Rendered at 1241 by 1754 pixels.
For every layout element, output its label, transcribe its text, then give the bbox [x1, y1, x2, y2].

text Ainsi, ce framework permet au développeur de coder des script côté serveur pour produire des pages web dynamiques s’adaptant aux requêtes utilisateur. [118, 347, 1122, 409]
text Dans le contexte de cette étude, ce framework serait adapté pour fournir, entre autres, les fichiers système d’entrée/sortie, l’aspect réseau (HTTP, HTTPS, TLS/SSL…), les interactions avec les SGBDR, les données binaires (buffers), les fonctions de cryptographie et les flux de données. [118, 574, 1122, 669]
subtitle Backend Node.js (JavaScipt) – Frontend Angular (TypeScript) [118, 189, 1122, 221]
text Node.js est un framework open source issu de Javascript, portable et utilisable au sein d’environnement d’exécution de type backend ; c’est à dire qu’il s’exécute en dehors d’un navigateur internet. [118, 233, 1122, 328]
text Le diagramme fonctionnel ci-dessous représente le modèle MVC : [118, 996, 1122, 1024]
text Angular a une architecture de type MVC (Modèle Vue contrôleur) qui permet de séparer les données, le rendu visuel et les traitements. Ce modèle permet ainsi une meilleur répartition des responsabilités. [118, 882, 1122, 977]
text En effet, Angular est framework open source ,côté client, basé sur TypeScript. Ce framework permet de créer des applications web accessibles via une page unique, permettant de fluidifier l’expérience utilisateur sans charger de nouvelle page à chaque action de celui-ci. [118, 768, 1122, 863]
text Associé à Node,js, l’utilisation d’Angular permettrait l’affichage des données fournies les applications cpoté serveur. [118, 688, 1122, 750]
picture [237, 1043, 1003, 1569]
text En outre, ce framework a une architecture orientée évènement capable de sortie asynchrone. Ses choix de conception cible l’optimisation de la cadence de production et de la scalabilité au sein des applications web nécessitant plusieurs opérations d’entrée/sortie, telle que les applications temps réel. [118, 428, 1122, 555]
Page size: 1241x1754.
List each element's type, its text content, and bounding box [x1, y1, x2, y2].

* * *

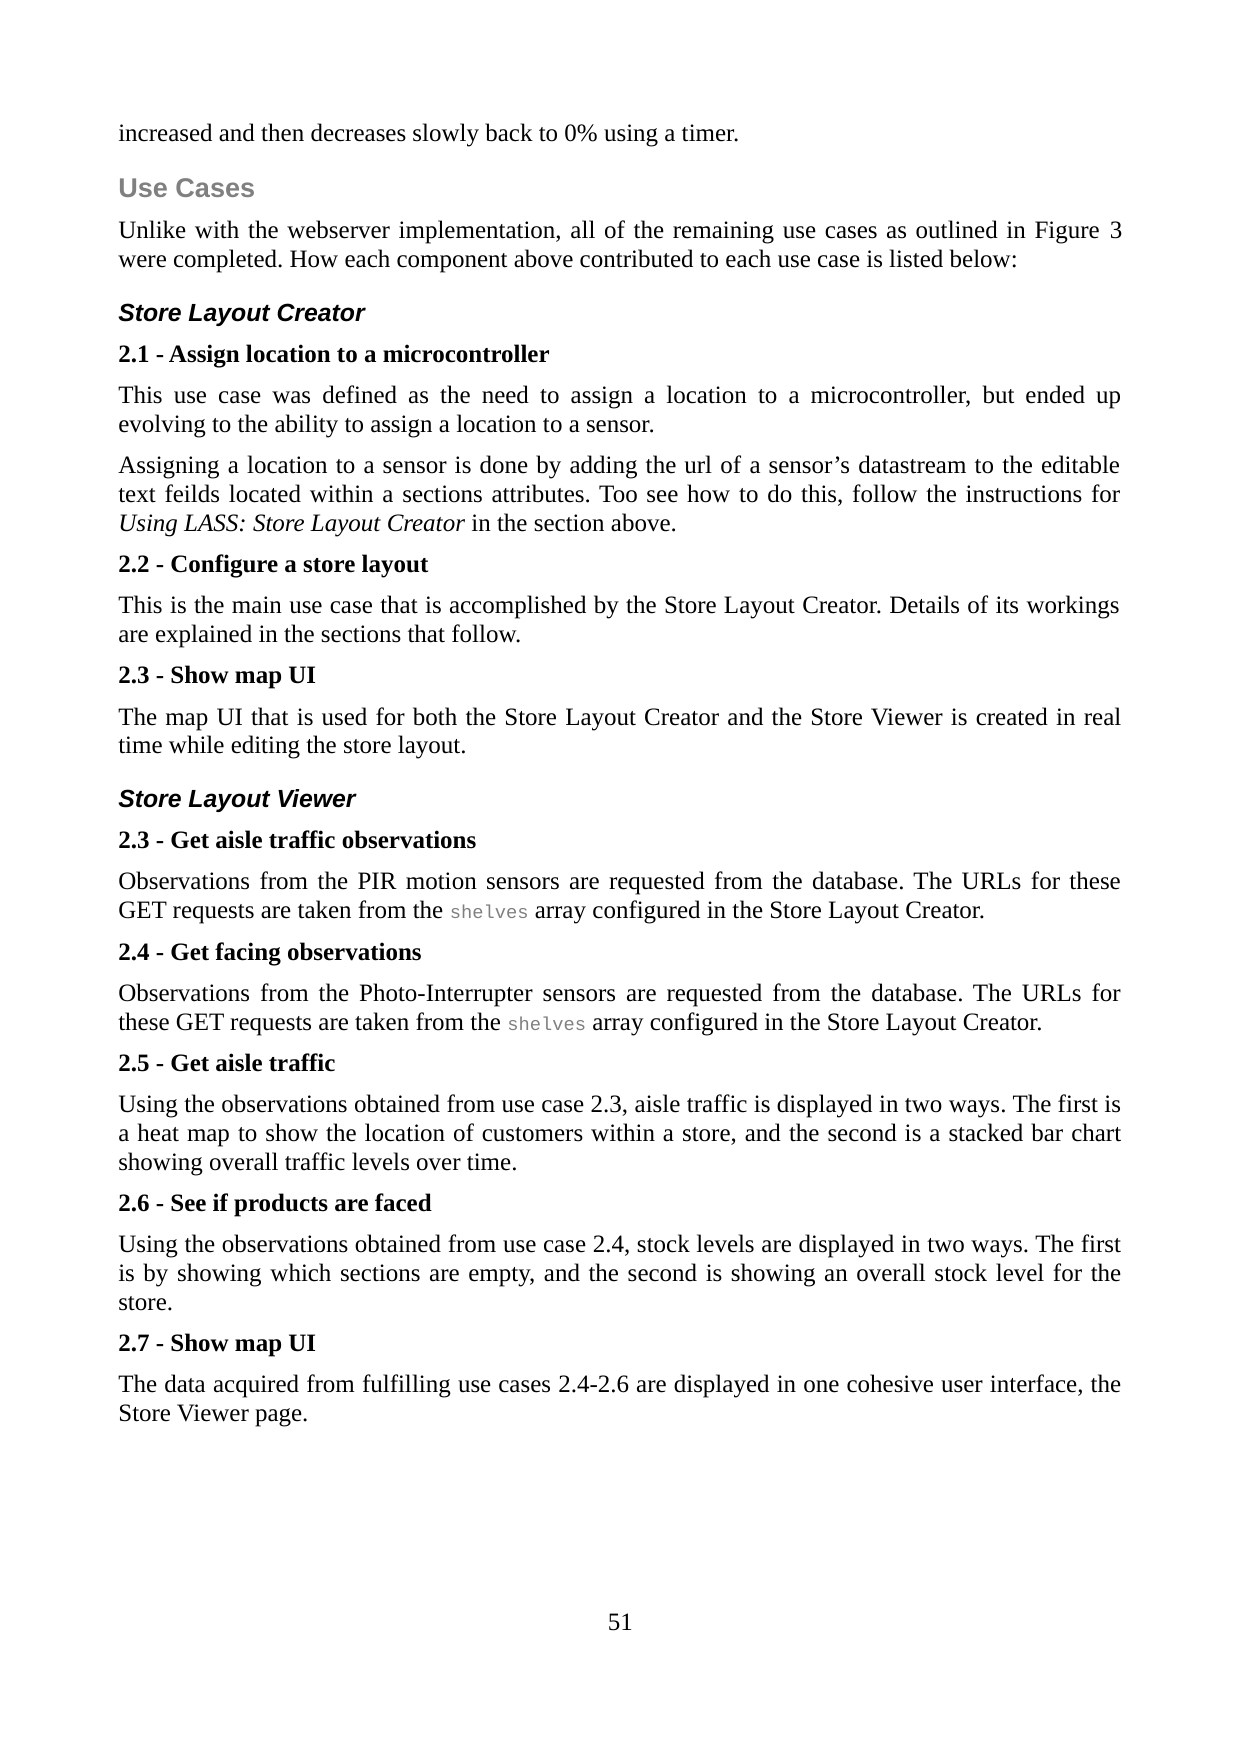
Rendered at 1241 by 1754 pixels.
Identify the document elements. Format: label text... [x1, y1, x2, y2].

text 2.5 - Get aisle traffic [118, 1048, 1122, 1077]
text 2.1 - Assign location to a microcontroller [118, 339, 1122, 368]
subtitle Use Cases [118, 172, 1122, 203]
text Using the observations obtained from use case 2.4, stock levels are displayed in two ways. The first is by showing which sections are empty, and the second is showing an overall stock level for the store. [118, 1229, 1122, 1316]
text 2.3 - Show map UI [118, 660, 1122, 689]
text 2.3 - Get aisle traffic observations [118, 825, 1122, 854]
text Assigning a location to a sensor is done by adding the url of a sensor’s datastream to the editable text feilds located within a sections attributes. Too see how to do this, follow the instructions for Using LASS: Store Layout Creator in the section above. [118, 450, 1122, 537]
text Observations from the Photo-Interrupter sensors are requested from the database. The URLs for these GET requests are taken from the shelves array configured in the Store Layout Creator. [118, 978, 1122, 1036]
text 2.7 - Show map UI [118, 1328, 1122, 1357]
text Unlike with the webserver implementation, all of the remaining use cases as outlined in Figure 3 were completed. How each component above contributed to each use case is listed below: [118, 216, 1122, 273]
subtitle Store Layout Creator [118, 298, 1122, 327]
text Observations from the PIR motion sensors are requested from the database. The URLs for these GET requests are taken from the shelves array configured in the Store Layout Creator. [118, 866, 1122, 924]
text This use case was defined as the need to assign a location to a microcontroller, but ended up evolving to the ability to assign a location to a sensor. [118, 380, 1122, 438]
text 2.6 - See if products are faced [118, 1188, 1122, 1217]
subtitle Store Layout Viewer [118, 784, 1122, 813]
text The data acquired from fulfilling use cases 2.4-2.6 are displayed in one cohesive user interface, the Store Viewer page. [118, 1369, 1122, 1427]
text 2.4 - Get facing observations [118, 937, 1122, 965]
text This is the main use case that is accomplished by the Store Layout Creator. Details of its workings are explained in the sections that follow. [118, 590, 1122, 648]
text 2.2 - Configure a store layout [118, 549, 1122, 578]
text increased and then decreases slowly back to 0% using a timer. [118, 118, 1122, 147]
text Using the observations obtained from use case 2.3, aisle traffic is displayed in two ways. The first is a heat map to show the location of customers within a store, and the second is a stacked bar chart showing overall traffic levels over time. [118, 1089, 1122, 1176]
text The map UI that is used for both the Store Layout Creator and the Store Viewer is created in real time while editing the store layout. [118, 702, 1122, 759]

* * *

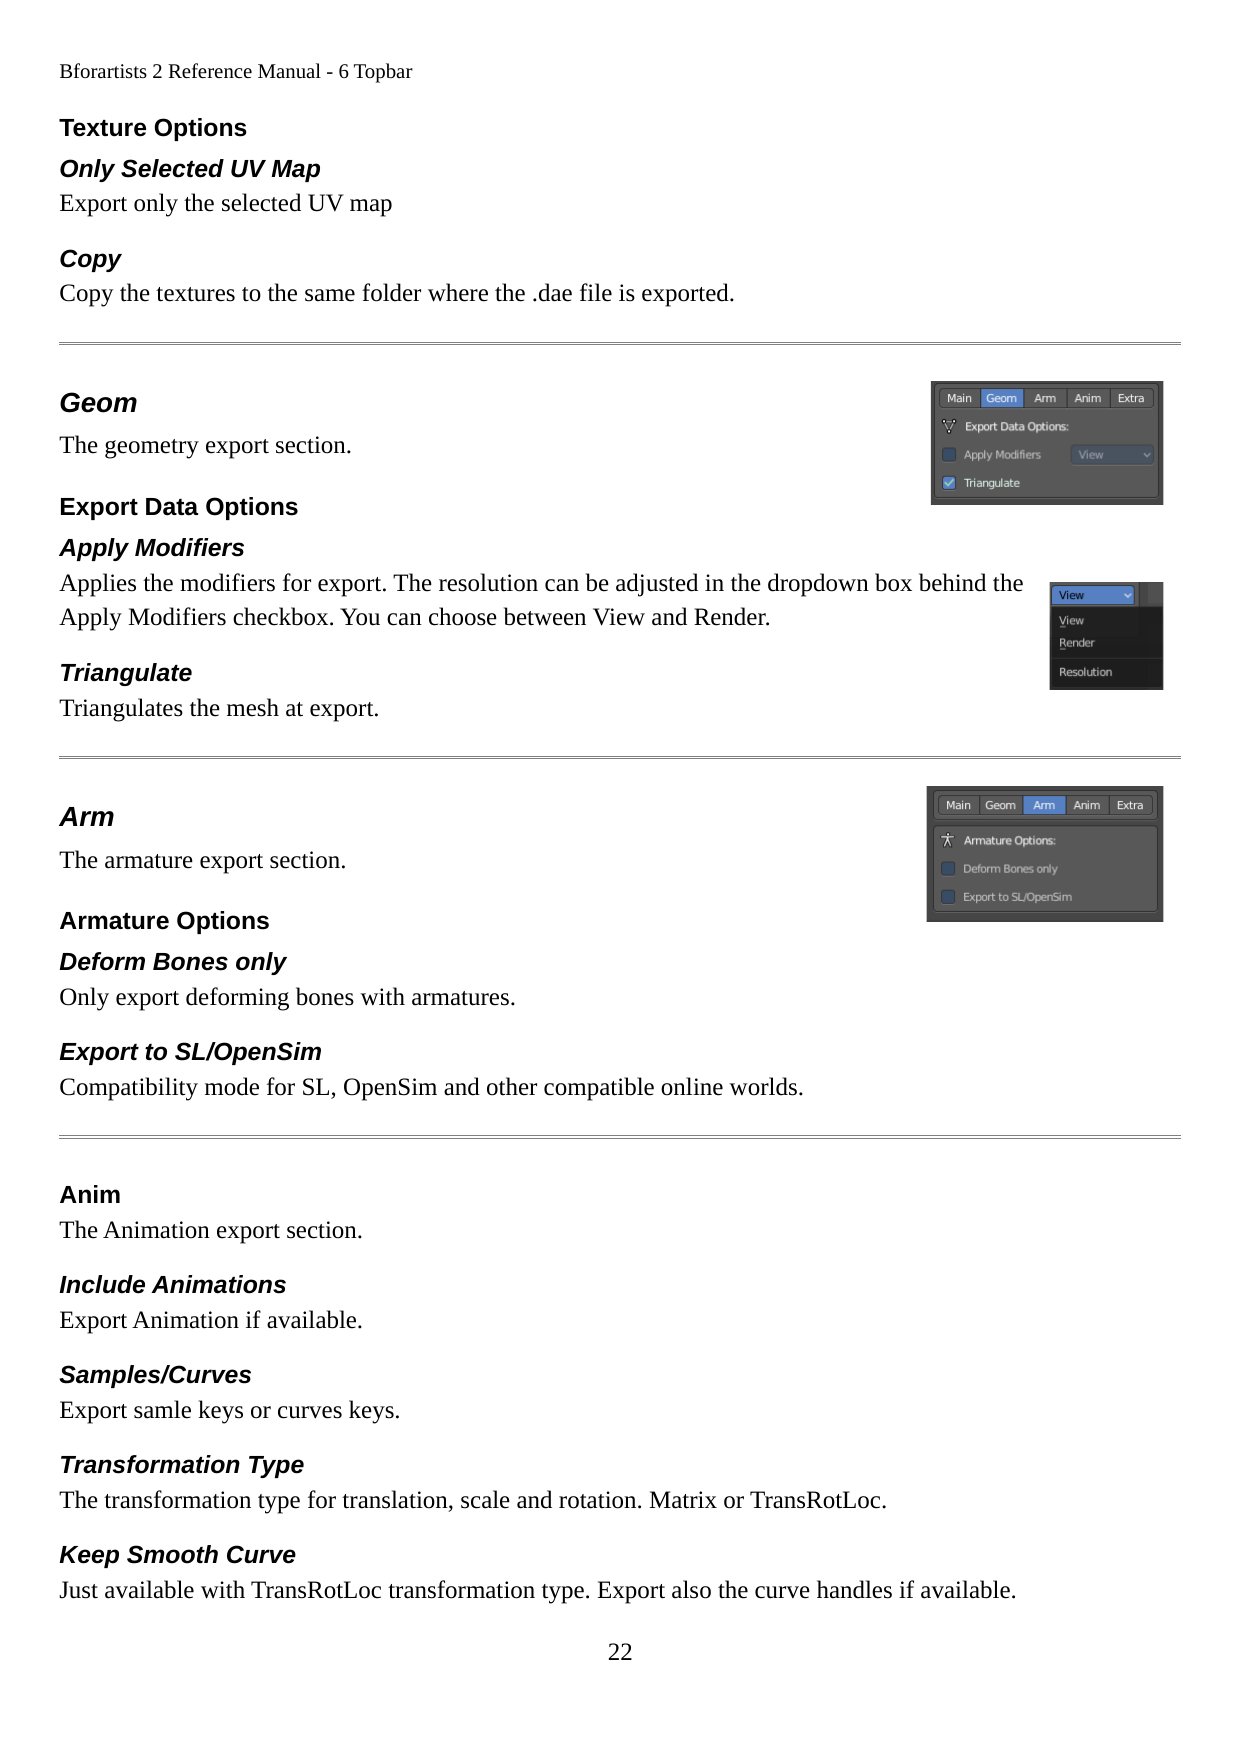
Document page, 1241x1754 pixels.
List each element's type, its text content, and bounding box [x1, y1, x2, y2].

Task brief: Pull out each line of the entries above that contains the word "requests".

Reply to the task:
text Observations from the Photo-Interrupter sensors are requested from the database. The URLs for these GET requests are taken from the shelves array configured in the Store Layout Creator. [118, 978, 1122, 1036]
text Observations from the PIR motion sensors are requested from the database. The URLs for these GET requests are taken from the shelves array configured in the Store Layout Creator. [118, 866, 1122, 924]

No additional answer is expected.